◆ TEXTE À LIRE
((
Publié le 11 septembre 2024 par Éric Dumais

Crédit photo : Sophie Gagnon-Bergeron

Chaque semaine, tous les vendredis, Bible urbaine pose 5 questions à un artiste ou à un artisan de la culture afin d’en connaître un peu plus sur la personne interviewée et de permettre au lecteur d’être dans sa peau, l’espace d’un instant. Aujourd'hui, on s'est glissé dans la peau de Sophie Bouchard, auteure de romans durs, mais qui ne le sont jamais autant que la réalité à laquelle nous sommes confrontés au quotidien. Le 12 septembre, les Éditions XYZ ont levé le voile sur son quatrième roman, «Bulles de fantaisie», une histoire envoûtante qui ne vous laissera pas indifférent∙e, croyez-nous!
))
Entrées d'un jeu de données
((
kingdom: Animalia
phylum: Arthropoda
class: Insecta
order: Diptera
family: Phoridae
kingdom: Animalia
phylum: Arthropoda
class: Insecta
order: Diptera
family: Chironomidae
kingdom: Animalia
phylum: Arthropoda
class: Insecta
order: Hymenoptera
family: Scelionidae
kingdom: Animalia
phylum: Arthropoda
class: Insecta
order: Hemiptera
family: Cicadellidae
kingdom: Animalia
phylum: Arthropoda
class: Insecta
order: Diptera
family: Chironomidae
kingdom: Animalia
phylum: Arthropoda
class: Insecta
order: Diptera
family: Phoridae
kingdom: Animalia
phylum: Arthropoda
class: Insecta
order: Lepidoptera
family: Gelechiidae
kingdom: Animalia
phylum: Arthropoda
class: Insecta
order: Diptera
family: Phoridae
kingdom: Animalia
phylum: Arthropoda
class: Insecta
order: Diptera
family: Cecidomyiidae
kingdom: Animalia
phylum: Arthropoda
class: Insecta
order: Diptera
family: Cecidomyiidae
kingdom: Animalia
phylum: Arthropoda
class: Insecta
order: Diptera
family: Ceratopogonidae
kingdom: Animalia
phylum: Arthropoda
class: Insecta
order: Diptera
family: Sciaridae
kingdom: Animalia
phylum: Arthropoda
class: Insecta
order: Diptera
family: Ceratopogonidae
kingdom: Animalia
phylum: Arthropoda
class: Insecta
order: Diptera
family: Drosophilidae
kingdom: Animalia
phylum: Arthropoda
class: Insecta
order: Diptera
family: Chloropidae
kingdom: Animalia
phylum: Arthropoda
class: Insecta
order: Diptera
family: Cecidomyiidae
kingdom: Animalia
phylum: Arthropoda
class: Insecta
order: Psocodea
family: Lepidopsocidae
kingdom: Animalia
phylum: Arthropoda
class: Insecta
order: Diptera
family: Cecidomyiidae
))
◆ CONSIGNES
a. Transcrivez le passage du texte à lire qui va de « Crédit photo : Sophie » jusqu'à « pas indifférent∙e, croyez-nous! ».
b. Résumez sous forme de liste le paragraphe du texte à lire qui commence par « Chaque semaine, tous les vendredis », en gardant ses faits principaux.

◆ CORRIGÉ
a.
Crédit photo : Sophie Gagnon-Bergeron

Chaque semaine, tous les vendredis, Bible urbaine pose 5 questions à un artiste ou à un artisan de la culture afin d’en connaître un peu plus sur la personne interviewée et de permettre au lecteur d’être dans sa peau, l’espace d’un instant. Aujourd'hui, on s'est glissé dans la peau de Sophie Bouchard, auteure de romans durs, mais qui ne le sont jamais autant que la réalité à laquelle nous sommes confrontés au quotidien. Le 12 septembre, les Éditions XYZ ont levé le voile sur son quatrième roman, «Bulles de fantaisie», une histoire envoûtante qui ne vous laissera pas indifférent∙e, croyez-nous!

b.
- Chaque vendredi, Bible urbaine pose 5 questions à un artiste ou à un artisan de la culture pour que le lecteur découvre un peu mieux cette personne.
- Cette fois, c'est Sophie Bouchard qui répond. Elle écrit des romans durs, mais jamais autant que la réalité de tous les jours.
- Le 12 septembre, les Éditions XYZ ont dévoilé son quatrième roman, « Bulles de fantaisie », une histoire envoûtante.